GOAL OF THE EXERCISE: Among the entries below, extract exactly the lines that run from the one with "- **UI Responsiveness**: <" through the one with "5. **Phase 5**: Comprehensive", both ends included.

━━━━━ RECORDS SHOWN

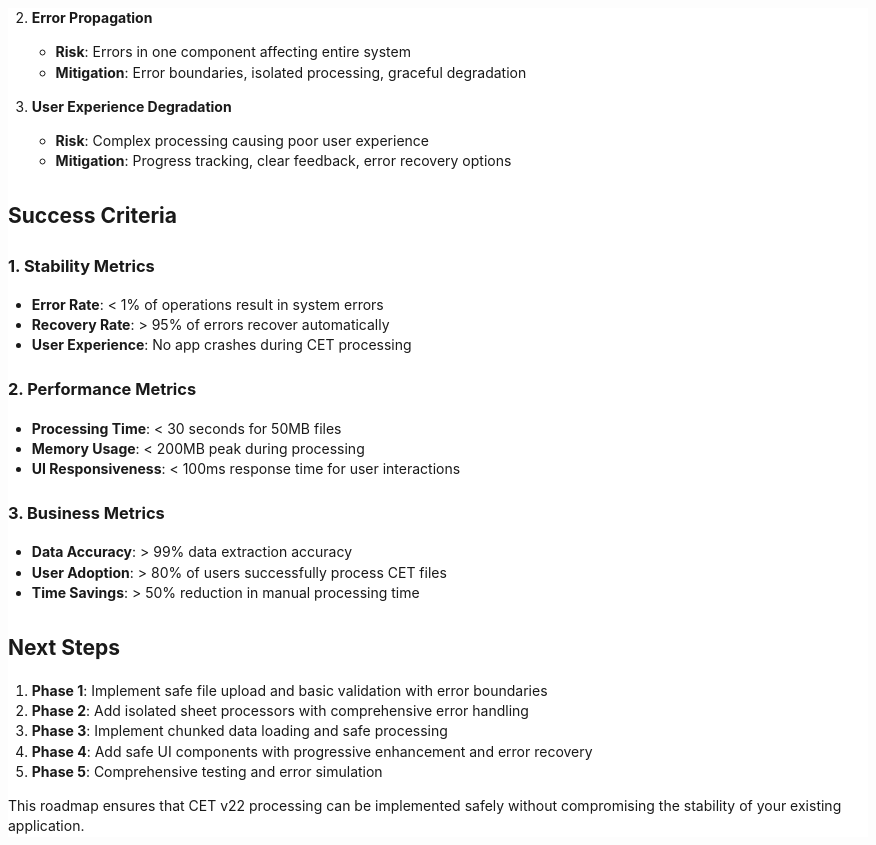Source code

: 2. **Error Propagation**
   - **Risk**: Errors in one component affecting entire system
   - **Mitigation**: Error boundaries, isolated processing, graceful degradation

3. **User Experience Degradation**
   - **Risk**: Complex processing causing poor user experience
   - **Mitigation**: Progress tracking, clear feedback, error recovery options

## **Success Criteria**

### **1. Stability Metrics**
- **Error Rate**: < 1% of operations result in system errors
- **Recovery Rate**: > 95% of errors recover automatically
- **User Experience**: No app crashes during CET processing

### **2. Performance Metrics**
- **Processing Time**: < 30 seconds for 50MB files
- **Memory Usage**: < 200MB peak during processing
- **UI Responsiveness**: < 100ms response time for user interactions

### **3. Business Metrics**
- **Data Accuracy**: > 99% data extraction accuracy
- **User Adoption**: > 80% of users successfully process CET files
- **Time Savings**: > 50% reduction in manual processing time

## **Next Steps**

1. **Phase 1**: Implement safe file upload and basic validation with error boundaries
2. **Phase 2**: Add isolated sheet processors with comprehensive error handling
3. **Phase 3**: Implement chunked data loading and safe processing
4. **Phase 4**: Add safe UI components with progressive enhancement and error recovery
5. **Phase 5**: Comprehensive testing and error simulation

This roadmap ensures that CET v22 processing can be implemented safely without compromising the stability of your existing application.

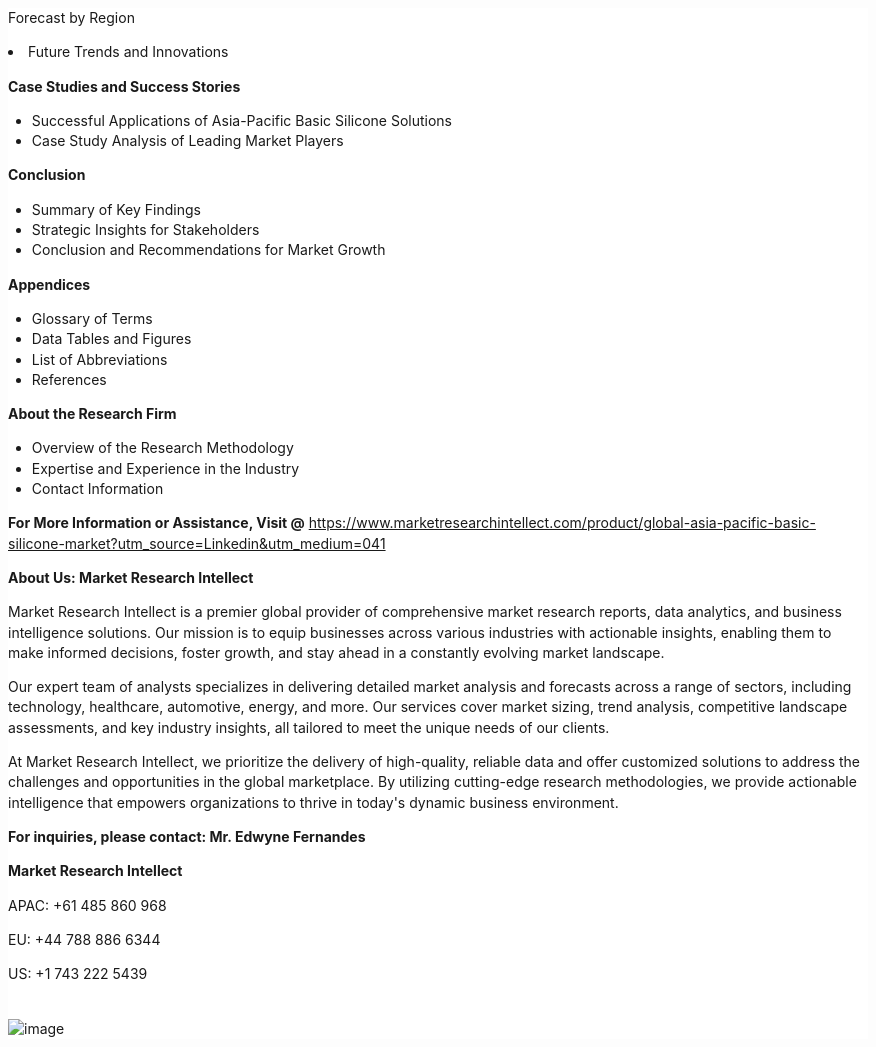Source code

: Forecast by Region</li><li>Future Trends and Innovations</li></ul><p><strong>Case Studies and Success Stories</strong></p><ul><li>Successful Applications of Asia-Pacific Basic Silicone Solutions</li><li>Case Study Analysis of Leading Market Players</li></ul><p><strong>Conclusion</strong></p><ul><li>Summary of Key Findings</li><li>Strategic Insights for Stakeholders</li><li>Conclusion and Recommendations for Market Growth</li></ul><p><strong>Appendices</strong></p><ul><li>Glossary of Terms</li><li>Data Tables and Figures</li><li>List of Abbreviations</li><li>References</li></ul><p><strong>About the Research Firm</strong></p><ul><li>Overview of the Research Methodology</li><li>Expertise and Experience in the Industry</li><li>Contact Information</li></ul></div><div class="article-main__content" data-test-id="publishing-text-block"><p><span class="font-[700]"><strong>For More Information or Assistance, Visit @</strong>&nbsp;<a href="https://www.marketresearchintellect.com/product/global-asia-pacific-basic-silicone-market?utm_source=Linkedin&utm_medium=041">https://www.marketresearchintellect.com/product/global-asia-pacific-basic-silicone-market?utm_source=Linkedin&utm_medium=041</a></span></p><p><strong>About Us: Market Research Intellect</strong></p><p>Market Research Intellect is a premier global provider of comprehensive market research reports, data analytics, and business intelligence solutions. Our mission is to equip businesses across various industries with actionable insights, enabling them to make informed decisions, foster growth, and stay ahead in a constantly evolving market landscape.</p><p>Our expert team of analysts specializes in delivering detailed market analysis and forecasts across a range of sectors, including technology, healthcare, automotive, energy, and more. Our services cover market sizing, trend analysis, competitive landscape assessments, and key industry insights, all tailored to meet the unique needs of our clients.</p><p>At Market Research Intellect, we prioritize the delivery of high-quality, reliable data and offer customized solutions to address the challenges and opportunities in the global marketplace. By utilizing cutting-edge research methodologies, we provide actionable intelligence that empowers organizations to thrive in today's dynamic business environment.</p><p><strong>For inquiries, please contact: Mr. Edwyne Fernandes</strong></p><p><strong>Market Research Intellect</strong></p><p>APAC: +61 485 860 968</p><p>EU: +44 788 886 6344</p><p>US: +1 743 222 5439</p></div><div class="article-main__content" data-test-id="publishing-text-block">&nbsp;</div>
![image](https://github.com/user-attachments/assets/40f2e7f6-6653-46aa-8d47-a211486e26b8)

━━━━━━━━━━

FINISHED EXERCISE:
- **UI Responsiveness**: < 100ms response time for user interactions

### **3. Business Metrics**
- **Data Accuracy**: > 99% data extraction accuracy
- **User Adoption**: > 80% of users successfully process CET files
- **Time Savings**: > 50% reduction in manual processing time

## **Next Steps**

1. **Phase 1**: Implement safe file upload and basic validation with error boundaries
2. **Phase 2**: Add isolated sheet processors with comprehensive error handling
3. **Phase 3**: Implement chunked data loading and safe processing
4. **Phase 4**: Add safe UI components with progressive enhancement and error recovery
5. **Phase 5**: Comprehensive testing and error simulation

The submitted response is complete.